== Data extract

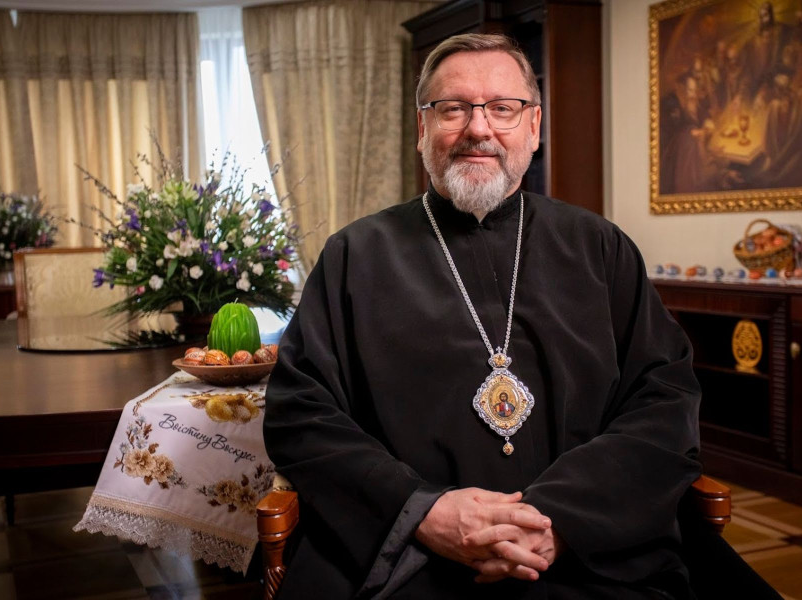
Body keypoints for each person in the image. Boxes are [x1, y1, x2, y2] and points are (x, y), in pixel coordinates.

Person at [264, 33, 703, 599]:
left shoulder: (599, 247)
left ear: (534, 126)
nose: (478, 128)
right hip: (408, 558)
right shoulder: (355, 255)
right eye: (454, 108)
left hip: (589, 550)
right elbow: (301, 413)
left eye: (502, 108)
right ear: (422, 127)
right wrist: (422, 510)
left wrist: (559, 520)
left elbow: (664, 398)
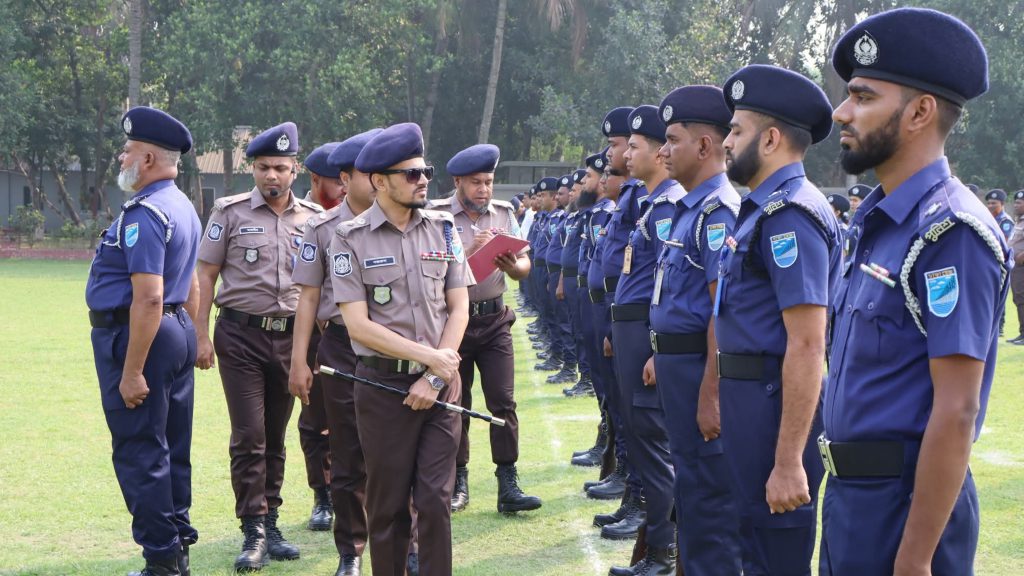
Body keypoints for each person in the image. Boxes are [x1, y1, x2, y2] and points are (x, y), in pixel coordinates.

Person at [822, 8, 1010, 574]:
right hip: (854, 500)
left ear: (920, 112)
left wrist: (916, 558)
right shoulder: (880, 221)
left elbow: (957, 409)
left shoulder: (951, 231)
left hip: (904, 510)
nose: (841, 112)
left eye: (862, 97)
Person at [715, 64, 842, 575]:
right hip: (751, 403)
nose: (726, 142)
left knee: (776, 554)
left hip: (773, 407)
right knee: (754, 548)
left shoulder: (790, 214)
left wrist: (789, 461)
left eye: (736, 130)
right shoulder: (764, 208)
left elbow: (808, 344)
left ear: (769, 139)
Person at [331, 122, 473, 576]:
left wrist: (434, 375)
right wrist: (430, 359)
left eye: (425, 171)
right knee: (388, 506)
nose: (423, 180)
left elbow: (459, 307)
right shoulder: (349, 238)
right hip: (383, 388)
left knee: (435, 501)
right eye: (411, 174)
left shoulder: (444, 228)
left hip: (441, 387)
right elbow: (358, 325)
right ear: (379, 181)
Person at [195, 122, 323, 572]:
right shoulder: (228, 213)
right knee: (249, 434)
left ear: (295, 170)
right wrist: (200, 334)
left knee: (275, 436)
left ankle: (271, 522)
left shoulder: (314, 219)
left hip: (292, 338)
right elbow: (206, 275)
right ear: (253, 168)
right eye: (264, 167)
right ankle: (253, 529)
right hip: (240, 336)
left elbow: (320, 287)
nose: (272, 175)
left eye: (281, 168)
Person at [87, 107, 201, 576]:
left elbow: (150, 296)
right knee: (171, 446)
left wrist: (132, 371)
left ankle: (162, 560)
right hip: (175, 329)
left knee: (140, 449)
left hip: (141, 335)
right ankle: (178, 547)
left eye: (129, 149)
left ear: (149, 158)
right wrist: (194, 336)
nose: (122, 157)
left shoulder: (147, 212)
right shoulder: (182, 204)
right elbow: (191, 281)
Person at [647, 85, 743, 575]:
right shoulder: (690, 209)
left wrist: (712, 393)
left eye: (672, 140)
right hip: (677, 367)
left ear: (705, 146)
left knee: (708, 498)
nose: (663, 151)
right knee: (690, 488)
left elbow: (720, 311)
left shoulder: (717, 212)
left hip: (698, 372)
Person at [289, 128, 382, 576]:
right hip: (342, 347)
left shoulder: (410, 223)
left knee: (397, 454)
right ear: (345, 179)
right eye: (368, 173)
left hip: (399, 349)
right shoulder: (322, 228)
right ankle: (351, 550)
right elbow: (308, 297)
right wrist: (298, 361)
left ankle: (407, 545)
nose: (379, 180)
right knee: (347, 454)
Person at [431, 143, 541, 515]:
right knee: (455, 403)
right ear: (458, 182)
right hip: (453, 323)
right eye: (476, 182)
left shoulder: (504, 213)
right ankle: (458, 479)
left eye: (489, 182)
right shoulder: (437, 216)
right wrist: (469, 252)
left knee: (503, 401)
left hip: (494, 320)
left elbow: (524, 266)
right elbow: (430, 268)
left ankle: (507, 481)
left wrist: (512, 265)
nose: (484, 189)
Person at [605, 104, 683, 575]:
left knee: (653, 443)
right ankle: (655, 547)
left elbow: (668, 282)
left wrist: (654, 345)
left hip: (645, 333)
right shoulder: (652, 204)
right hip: (630, 329)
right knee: (639, 436)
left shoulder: (669, 205)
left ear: (659, 152)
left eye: (635, 147)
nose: (626, 155)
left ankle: (663, 552)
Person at [293, 142, 342, 533]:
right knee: (314, 420)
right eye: (336, 180)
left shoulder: (362, 216)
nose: (344, 187)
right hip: (311, 332)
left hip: (352, 334)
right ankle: (322, 495)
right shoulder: (304, 219)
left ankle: (351, 493)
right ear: (316, 179)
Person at [544, 174, 578, 384]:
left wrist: (560, 281)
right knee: (559, 320)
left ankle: (570, 367)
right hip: (556, 273)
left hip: (567, 276)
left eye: (570, 191)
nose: (559, 197)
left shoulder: (576, 218)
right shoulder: (568, 218)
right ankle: (563, 361)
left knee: (567, 325)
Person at [1008, 190, 1024, 345]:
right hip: (1016, 267)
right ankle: (1022, 332)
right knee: (1018, 298)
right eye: (1015, 202)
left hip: (1022, 266)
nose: (1015, 205)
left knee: (1022, 298)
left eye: (1019, 203)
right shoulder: (1019, 221)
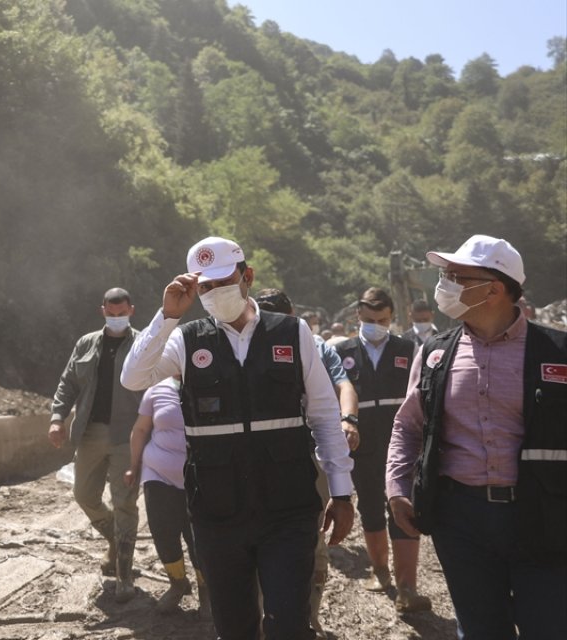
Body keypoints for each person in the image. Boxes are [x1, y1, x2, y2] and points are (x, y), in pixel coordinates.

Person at [121, 237, 355, 640]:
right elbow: (133, 378)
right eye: (204, 286)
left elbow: (323, 415)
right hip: (218, 514)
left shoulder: (293, 333)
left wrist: (342, 490)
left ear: (247, 276)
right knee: (234, 627)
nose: (213, 293)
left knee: (288, 624)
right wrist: (167, 315)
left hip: (288, 510)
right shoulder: (185, 339)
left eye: (222, 282)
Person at [386, 234, 567, 638]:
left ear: (495, 289)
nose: (444, 284)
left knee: (550, 627)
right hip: (463, 521)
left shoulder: (557, 351)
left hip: (544, 515)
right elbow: (408, 424)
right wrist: (398, 486)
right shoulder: (436, 353)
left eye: (455, 276)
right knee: (482, 630)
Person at [256, 288, 360, 636]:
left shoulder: (315, 346)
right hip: (260, 459)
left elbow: (344, 385)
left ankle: (309, 616)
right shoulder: (242, 346)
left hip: (310, 458)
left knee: (312, 541)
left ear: (293, 314)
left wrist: (349, 420)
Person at [335, 288, 431, 613]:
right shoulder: (342, 352)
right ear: (358, 317)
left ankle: (407, 588)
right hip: (361, 448)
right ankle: (381, 572)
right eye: (370, 319)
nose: (377, 325)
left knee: (403, 509)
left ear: (392, 317)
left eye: (383, 319)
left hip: (401, 447)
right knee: (372, 510)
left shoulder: (408, 348)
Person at [49, 288, 145, 602]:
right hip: (89, 432)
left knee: (125, 502)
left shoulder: (144, 343)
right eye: (111, 313)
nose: (116, 318)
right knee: (84, 494)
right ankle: (116, 542)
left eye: (122, 313)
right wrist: (57, 417)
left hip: (128, 434)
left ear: (131, 310)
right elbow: (68, 382)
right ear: (102, 310)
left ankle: (125, 575)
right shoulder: (86, 343)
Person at [123, 377, 209, 615]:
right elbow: (140, 429)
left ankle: (207, 589)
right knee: (163, 532)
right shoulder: (156, 391)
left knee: (198, 537)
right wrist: (133, 465)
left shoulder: (211, 384)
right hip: (157, 475)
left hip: (199, 478)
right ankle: (177, 583)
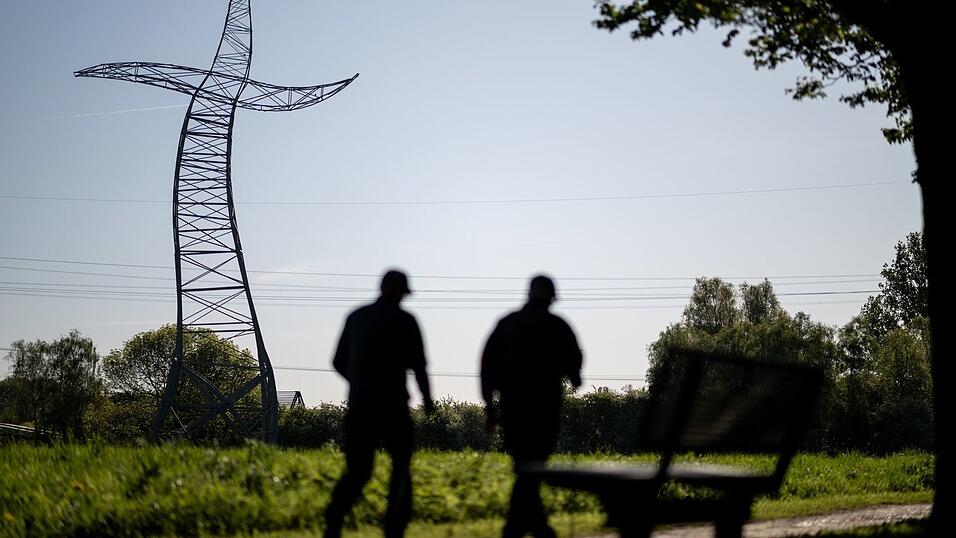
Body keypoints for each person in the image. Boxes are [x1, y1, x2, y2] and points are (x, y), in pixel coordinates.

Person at [323, 269, 435, 538]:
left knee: (359, 471)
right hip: (394, 406)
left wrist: (359, 381)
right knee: (401, 469)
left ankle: (334, 519)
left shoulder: (357, 317)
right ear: (402, 292)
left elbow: (337, 361)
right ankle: (394, 528)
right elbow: (419, 366)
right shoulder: (405, 320)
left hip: (360, 406)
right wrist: (428, 400)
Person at [480, 274, 583, 538]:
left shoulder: (508, 324)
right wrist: (574, 376)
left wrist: (490, 408)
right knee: (533, 468)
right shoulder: (557, 326)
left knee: (526, 468)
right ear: (551, 298)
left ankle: (525, 527)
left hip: (514, 411)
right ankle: (530, 528)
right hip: (546, 412)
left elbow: (487, 366)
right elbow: (575, 362)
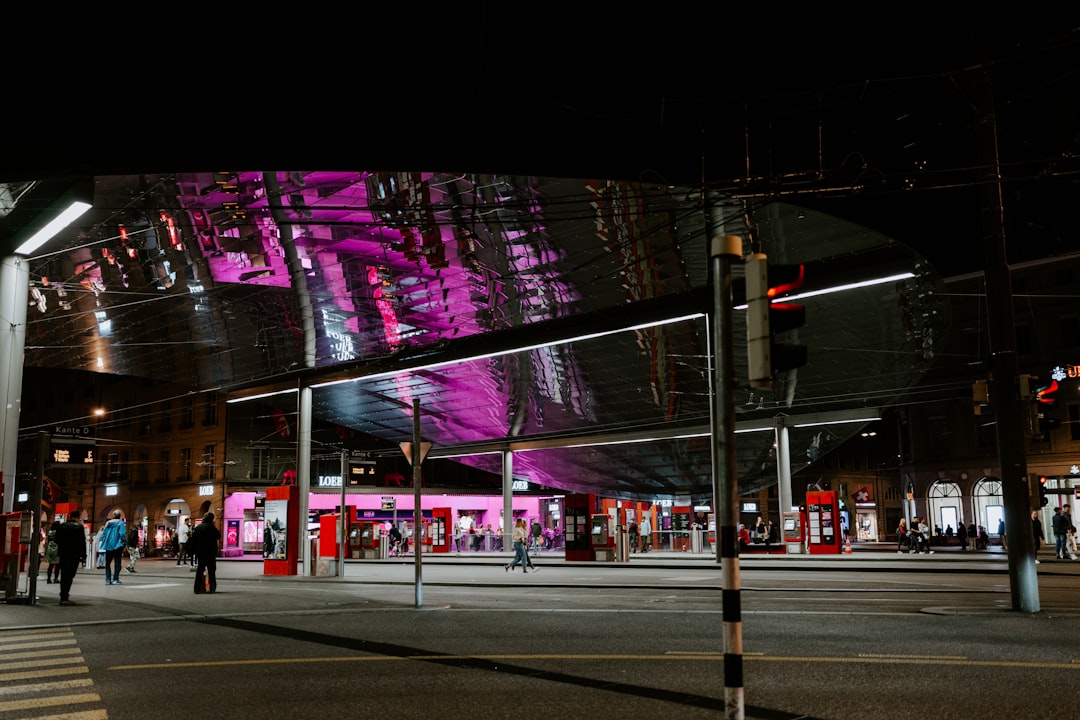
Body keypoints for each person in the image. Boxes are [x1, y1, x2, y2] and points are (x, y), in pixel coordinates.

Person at [55, 510, 87, 605]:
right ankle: (65, 597)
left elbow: (56, 540)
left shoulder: (62, 526)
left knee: (64, 575)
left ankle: (63, 596)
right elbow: (82, 542)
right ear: (77, 517)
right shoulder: (79, 527)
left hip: (63, 554)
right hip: (74, 555)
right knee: (70, 576)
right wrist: (83, 556)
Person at [189, 512, 222, 593]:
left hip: (200, 552)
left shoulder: (198, 527)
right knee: (211, 571)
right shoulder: (211, 527)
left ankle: (197, 588)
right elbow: (218, 536)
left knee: (200, 570)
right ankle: (212, 588)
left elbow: (193, 540)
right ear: (212, 519)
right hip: (210, 552)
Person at [99, 510, 127, 585]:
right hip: (117, 545)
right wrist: (124, 543)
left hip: (108, 545)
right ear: (120, 515)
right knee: (117, 563)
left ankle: (108, 580)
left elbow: (103, 534)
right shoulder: (121, 523)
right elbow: (122, 534)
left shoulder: (108, 523)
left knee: (107, 563)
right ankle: (115, 579)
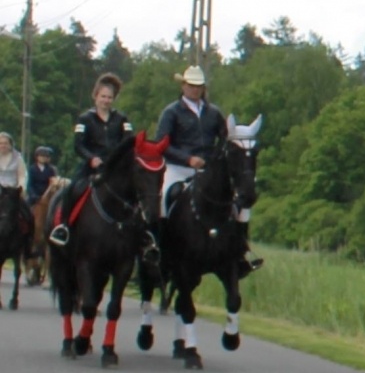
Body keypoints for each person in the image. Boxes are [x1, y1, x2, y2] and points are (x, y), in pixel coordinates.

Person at [155, 64, 261, 274]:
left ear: (203, 88)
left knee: (241, 202)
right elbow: (162, 144)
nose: (195, 90)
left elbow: (225, 141)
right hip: (178, 168)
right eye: (191, 85)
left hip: (209, 171)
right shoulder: (171, 112)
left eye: (199, 86)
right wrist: (188, 159)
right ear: (183, 86)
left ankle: (240, 250)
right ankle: (158, 247)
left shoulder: (214, 113)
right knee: (163, 199)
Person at [48, 73, 138, 248]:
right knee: (72, 190)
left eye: (110, 97)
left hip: (115, 168)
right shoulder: (84, 119)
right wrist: (91, 159)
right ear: (96, 96)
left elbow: (128, 141)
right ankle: (63, 227)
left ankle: (143, 236)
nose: (106, 100)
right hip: (91, 167)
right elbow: (78, 145)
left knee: (138, 193)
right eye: (103, 96)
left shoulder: (122, 119)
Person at [0, 132, 32, 244]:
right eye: (1, 143)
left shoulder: (17, 157)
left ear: (10, 144)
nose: (3, 145)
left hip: (13, 191)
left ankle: (29, 242)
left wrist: (21, 187)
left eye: (5, 143)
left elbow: (22, 174)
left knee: (27, 213)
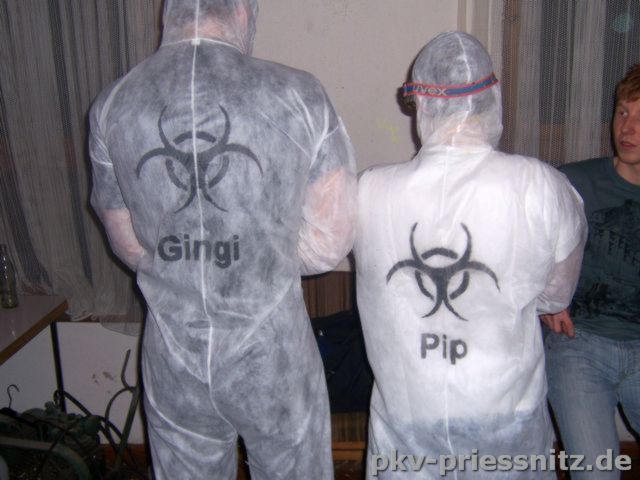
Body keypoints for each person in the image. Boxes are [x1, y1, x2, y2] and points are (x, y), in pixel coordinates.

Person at [88, 1, 357, 478]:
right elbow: (330, 241)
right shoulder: (299, 94)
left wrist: (186, 260)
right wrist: (260, 253)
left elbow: (127, 242)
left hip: (175, 353)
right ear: (243, 13)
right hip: (272, 352)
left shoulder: (114, 103)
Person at [354, 31, 587, 478]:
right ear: (491, 96)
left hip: (408, 420)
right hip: (505, 418)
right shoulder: (539, 185)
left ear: (420, 102)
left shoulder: (369, 190)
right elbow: (556, 296)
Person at [542, 64, 640, 480]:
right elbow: (524, 252)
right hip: (579, 346)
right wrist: (546, 297)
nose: (627, 128)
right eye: (623, 112)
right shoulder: (573, 182)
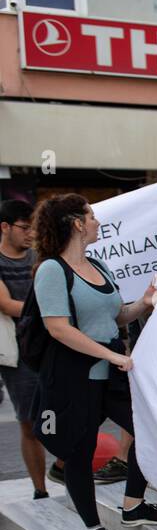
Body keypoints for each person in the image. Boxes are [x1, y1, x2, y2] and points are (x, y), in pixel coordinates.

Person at [29, 195, 157, 530]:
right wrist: (112, 354)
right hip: (74, 376)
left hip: (110, 372)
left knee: (147, 432)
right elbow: (59, 329)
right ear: (77, 223)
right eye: (92, 216)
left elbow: (115, 316)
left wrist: (144, 301)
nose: (97, 222)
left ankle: (132, 505)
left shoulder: (99, 265)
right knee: (80, 453)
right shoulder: (51, 270)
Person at [0, 199, 53, 499]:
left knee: (64, 413)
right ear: (4, 227)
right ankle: (40, 489)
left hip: (50, 347)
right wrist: (49, 310)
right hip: (17, 355)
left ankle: (65, 472)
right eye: (24, 227)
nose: (30, 233)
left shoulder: (39, 258)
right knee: (29, 422)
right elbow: (6, 305)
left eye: (33, 227)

====

• _What you will do_
Beginning at the line with "right hip: (175, 329)" and stopping after the line with "right eye: (336, 180)", please write out every line of the data above exactly and nothing else.

• _Problem solution_
right hip: (175, 329)
left knee: (140, 449)
left hip: (141, 335)
right ankle: (178, 547)
left eye: (129, 149)
left ear: (149, 158)
right wrist: (194, 336)
nose: (122, 157)
left shoulder: (147, 212)
right shoulder: (182, 204)
right elbow: (191, 281)
Person at [647, 85, 743, 575]:
right shoulder: (690, 209)
left wrist: (712, 393)
left eye: (672, 140)
right hip: (677, 367)
left ear: (705, 146)
left knee: (708, 498)
nose: (663, 151)
right knee: (690, 488)
left elbow: (720, 311)
left shoulder: (717, 212)
left hip: (698, 372)
Person at [289, 128, 382, 576]:
right hip: (342, 347)
left shoulder: (410, 223)
left knee: (397, 454)
right ear: (345, 179)
right eye: (368, 173)
left hip: (399, 349)
right shoulder: (322, 228)
right ankle: (351, 550)
right elbow: (308, 297)
right wrist: (298, 361)
left ankle: (407, 545)
nose: (379, 180)
right knee: (347, 454)
Person at [431, 143, 541, 515]:
right knee: (455, 403)
right ear: (458, 182)
right hip: (453, 323)
right eye: (476, 182)
left shoulder: (504, 213)
right ankle: (458, 479)
left eye: (489, 182)
right shoulder: (437, 216)
right wrist: (469, 252)
left knee: (503, 401)
left hip: (494, 320)
left elbow: (524, 266)
right elbow: (430, 268)
left ankle: (507, 481)
left wrist: (512, 265)
nose: (484, 189)
Person at [605, 104, 683, 575]:
left knee: (653, 443)
right ankle: (655, 547)
left elbow: (668, 282)
left wrist: (654, 345)
left hip: (645, 333)
right shoulder: (652, 204)
right hip: (630, 329)
right knee: (639, 436)
left shoulder: (669, 205)
left ear: (659, 152)
left eye: (635, 147)
nose: (626, 155)
left ankle: (663, 552)
Person at [293, 142, 342, 533]:
right knee: (314, 420)
right eye: (336, 180)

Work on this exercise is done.